WHAT YOU SHOULD DO
Would you please copy each line of the data in which the string "shoulder" occurs?

Data records
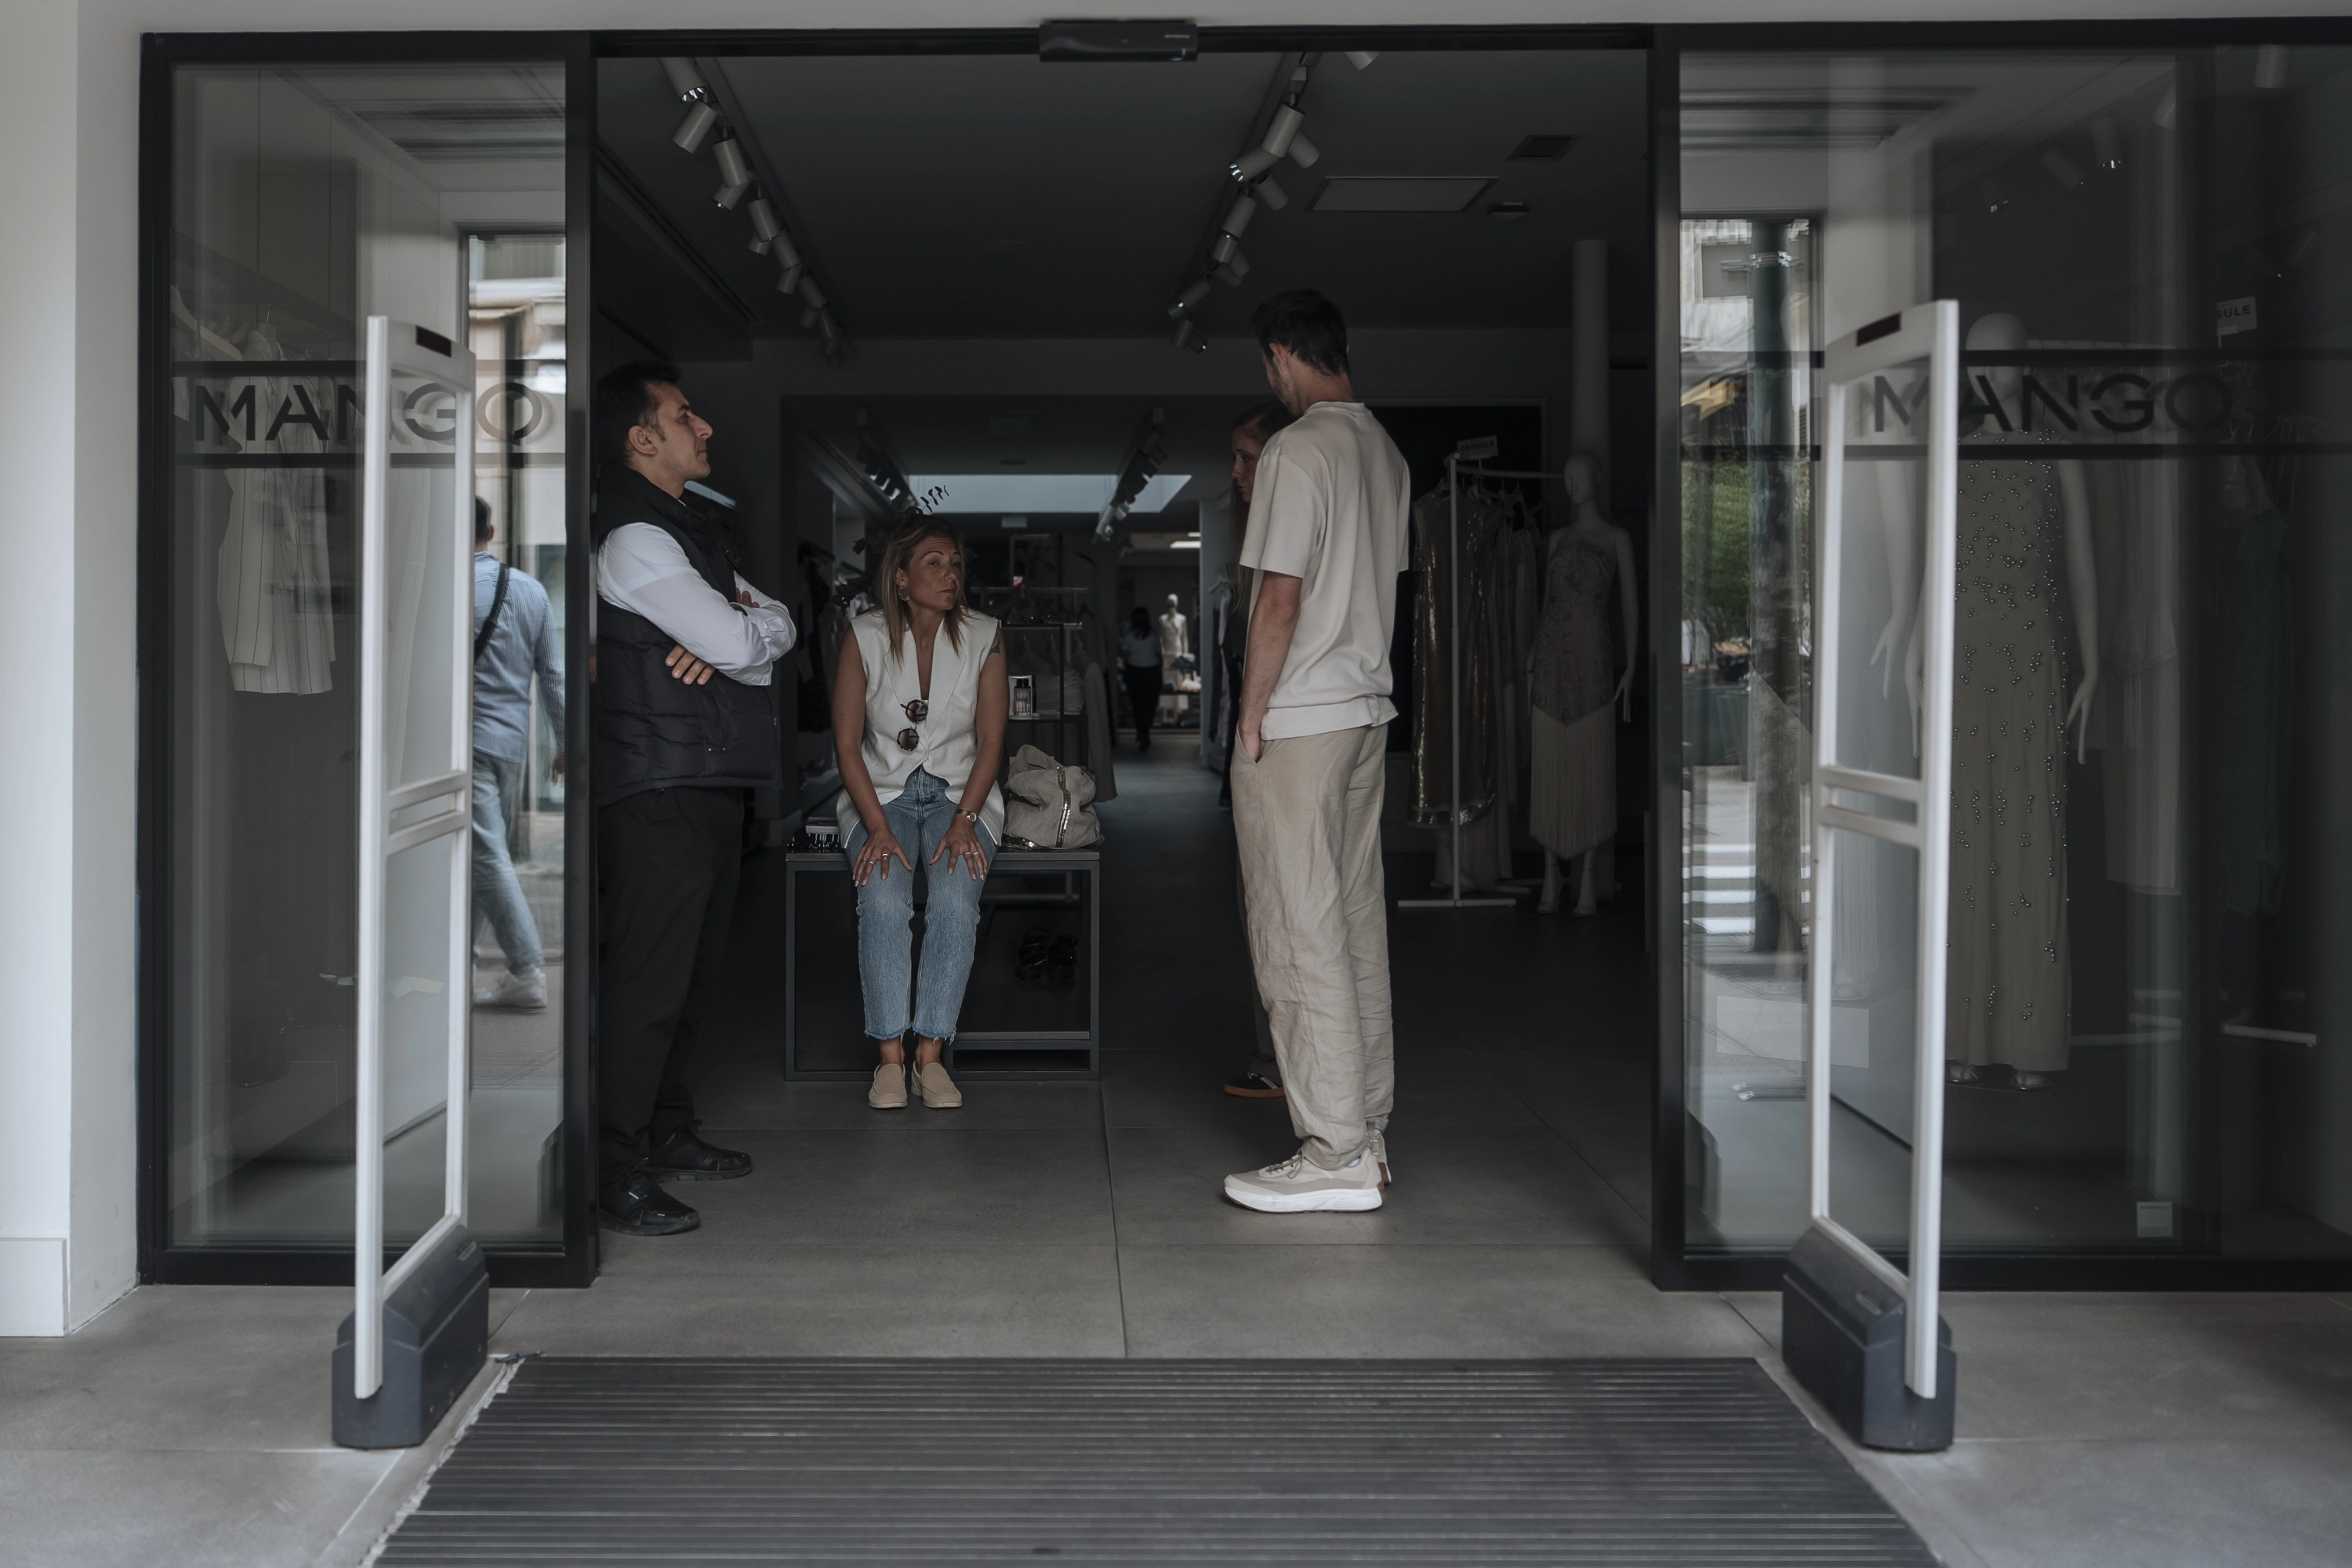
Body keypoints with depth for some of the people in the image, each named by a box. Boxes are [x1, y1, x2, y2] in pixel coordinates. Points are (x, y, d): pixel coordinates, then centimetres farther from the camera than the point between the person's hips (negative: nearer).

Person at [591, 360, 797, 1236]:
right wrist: (743, 629, 5)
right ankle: (619, 1171, -3)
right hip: (658, 791, -10)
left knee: (690, 973, 16)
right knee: (649, 979, -8)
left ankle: (667, 1132, 28)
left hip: (711, 783, 10)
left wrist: (734, 632, -5)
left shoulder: (681, 532, 21)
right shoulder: (633, 538, -12)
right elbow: (739, 645, -19)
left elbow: (777, 627, 17)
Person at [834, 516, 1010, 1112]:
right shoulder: (865, 636, -4)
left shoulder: (983, 636, -2)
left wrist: (964, 821, -14)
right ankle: (890, 1056, -23)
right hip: (882, 793, 0)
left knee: (956, 898, -29)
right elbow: (847, 742, -4)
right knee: (883, 898, -29)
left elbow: (991, 740, -1)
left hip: (960, 792, 0)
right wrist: (878, 828, -15)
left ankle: (930, 1054, -23)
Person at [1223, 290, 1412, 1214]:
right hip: (1368, 712, 9)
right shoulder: (1384, 452, 13)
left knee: (1301, 935, -5)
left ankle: (1334, 1155, -2)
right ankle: (1367, 1130, 19)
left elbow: (1281, 598, -18)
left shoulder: (1297, 451, -14)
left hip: (1296, 722, -9)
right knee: (1357, 923, 12)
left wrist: (1251, 716, -11)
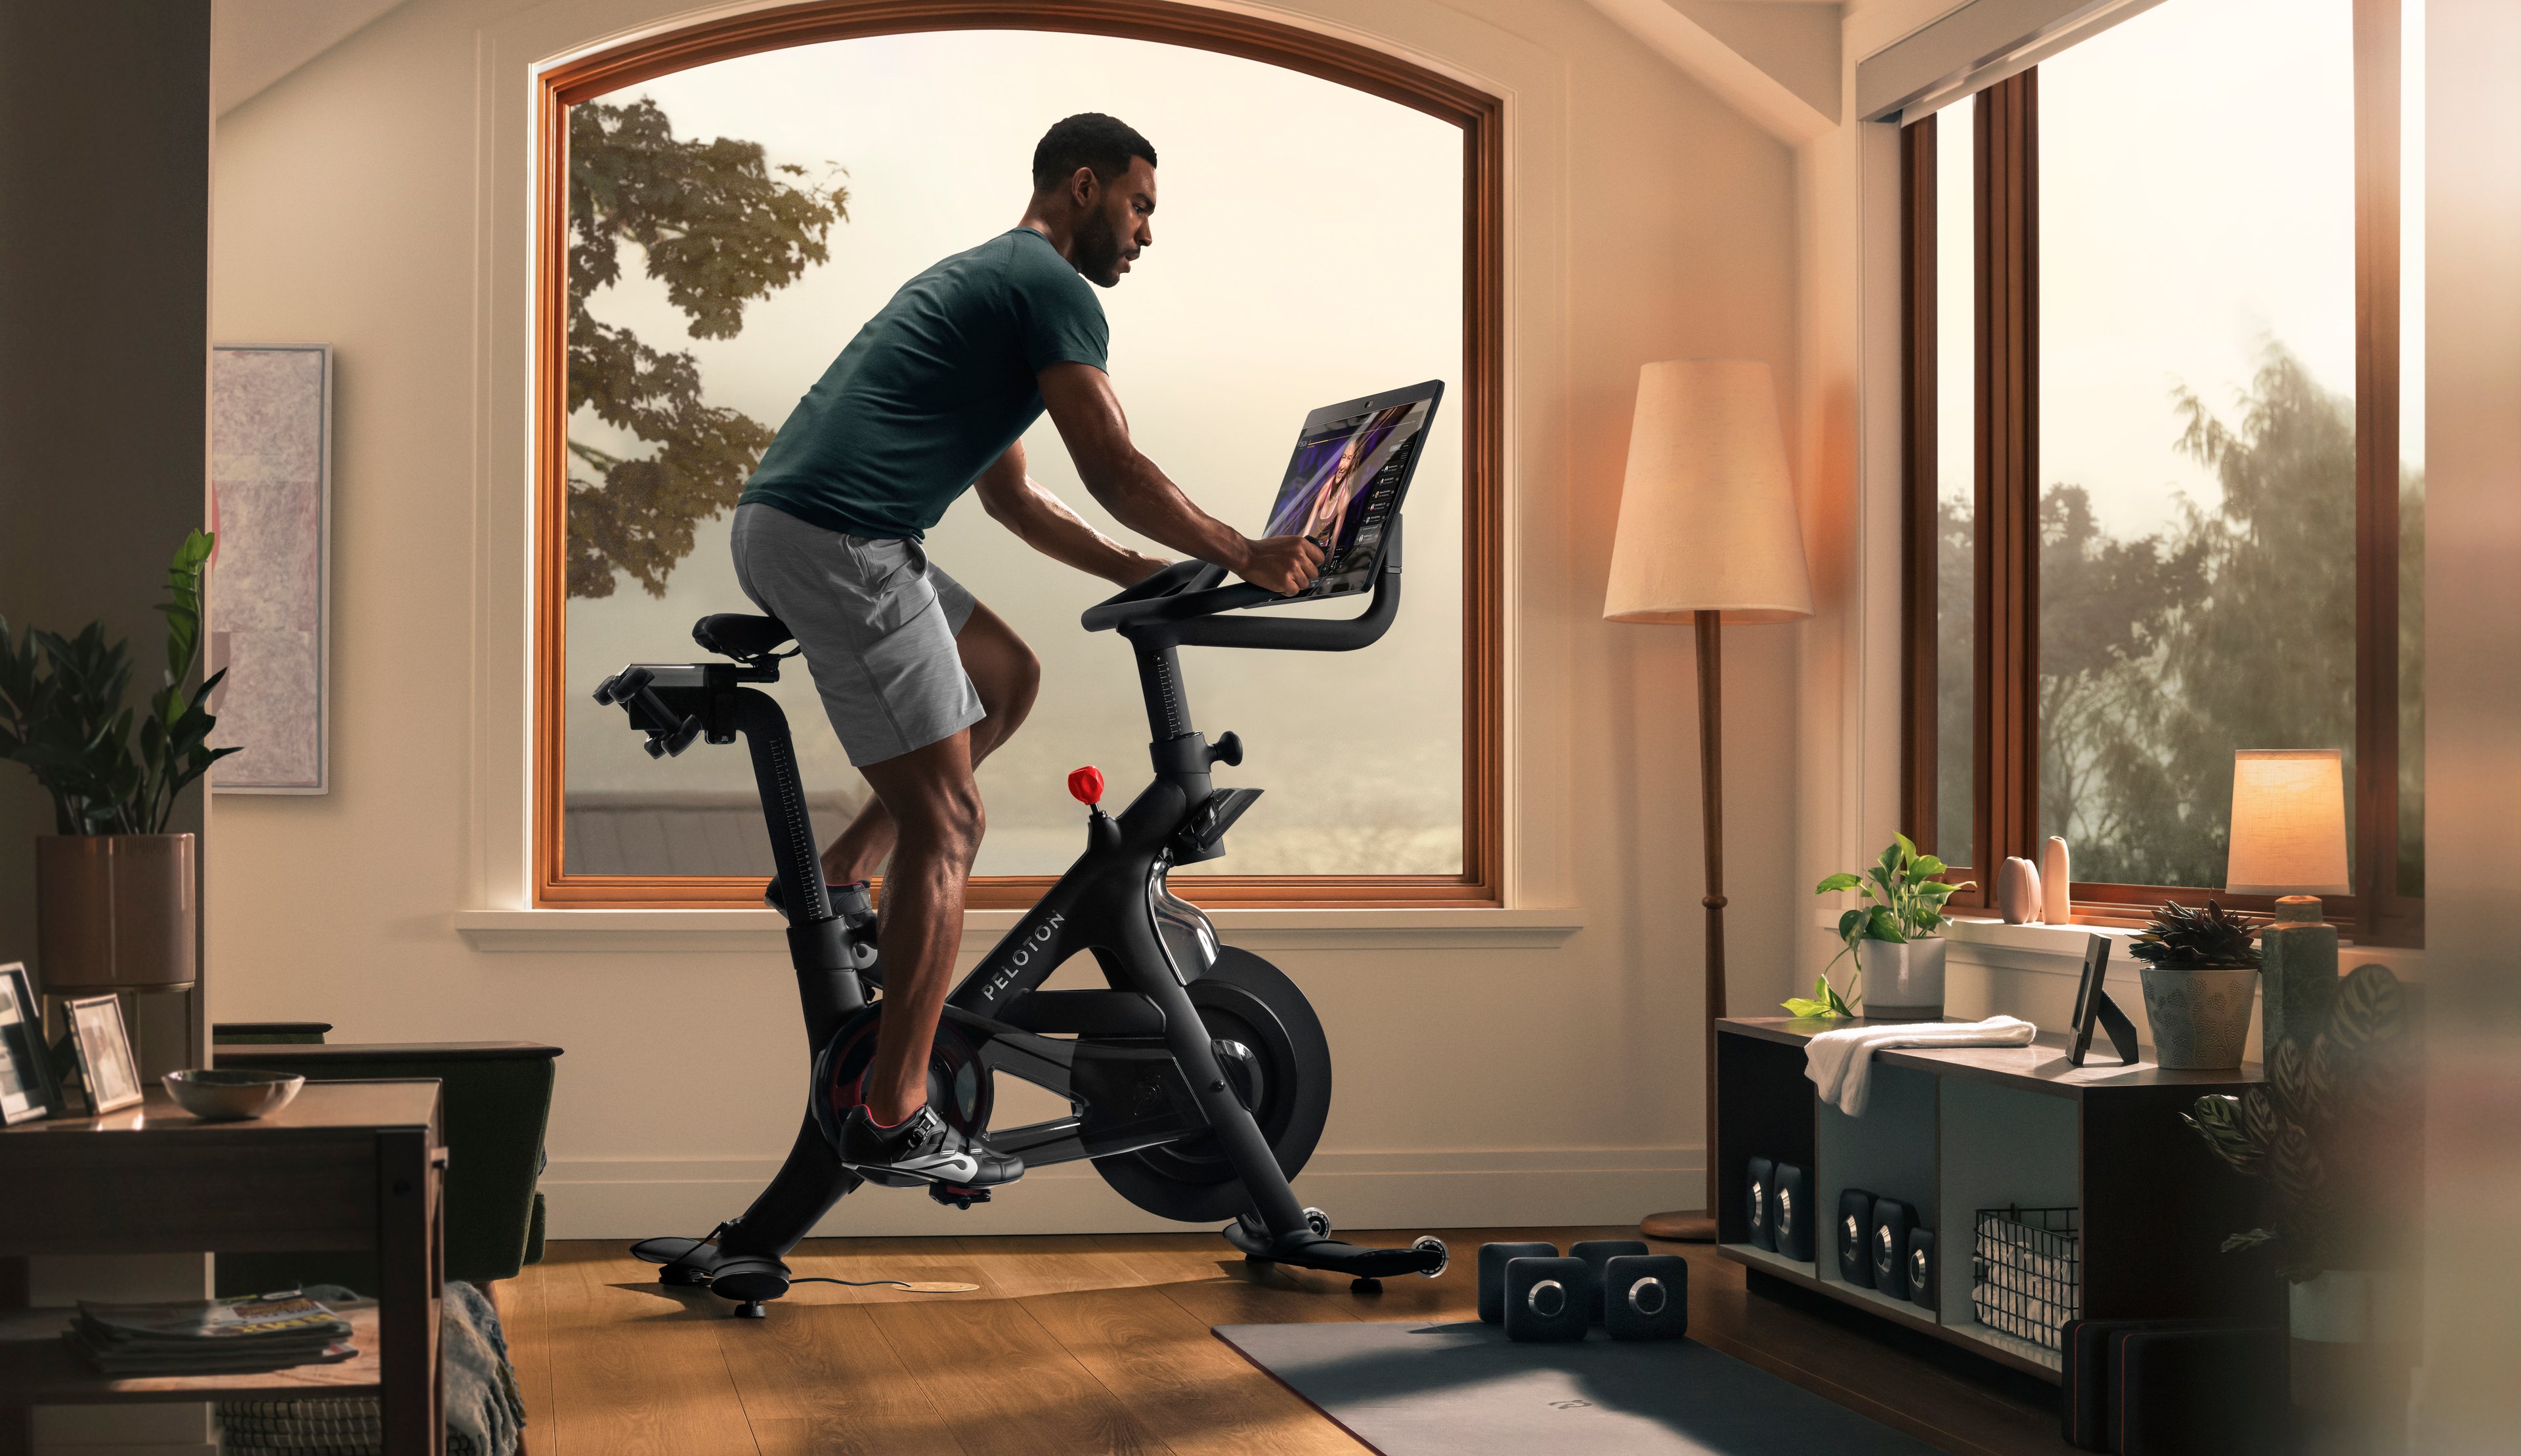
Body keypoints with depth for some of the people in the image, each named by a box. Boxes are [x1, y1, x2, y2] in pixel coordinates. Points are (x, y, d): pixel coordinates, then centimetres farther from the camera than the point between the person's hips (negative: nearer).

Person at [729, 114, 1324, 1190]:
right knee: (947, 823, -5)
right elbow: (1117, 474, -6)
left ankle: (839, 874, 18)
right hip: (842, 545, -10)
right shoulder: (1053, 288, -3)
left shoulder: (983, 277, 28)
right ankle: (893, 1120, -3)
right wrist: (1247, 558, 6)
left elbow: (1009, 495, 32)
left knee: (1007, 679, 24)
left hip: (774, 526, 10)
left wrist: (1136, 573, 29)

EXERCISE RESULT
left shoulder: (681, 532, 21)
right shoulder: (633, 538, -12)
right shoulder: (865, 636, -4)
left shoulder: (983, 636, -2)
right shoulder: (1384, 452, 13)
left shoulder: (1297, 451, -14)
right shoulder: (1053, 288, -3)
left shoulder: (983, 277, 28)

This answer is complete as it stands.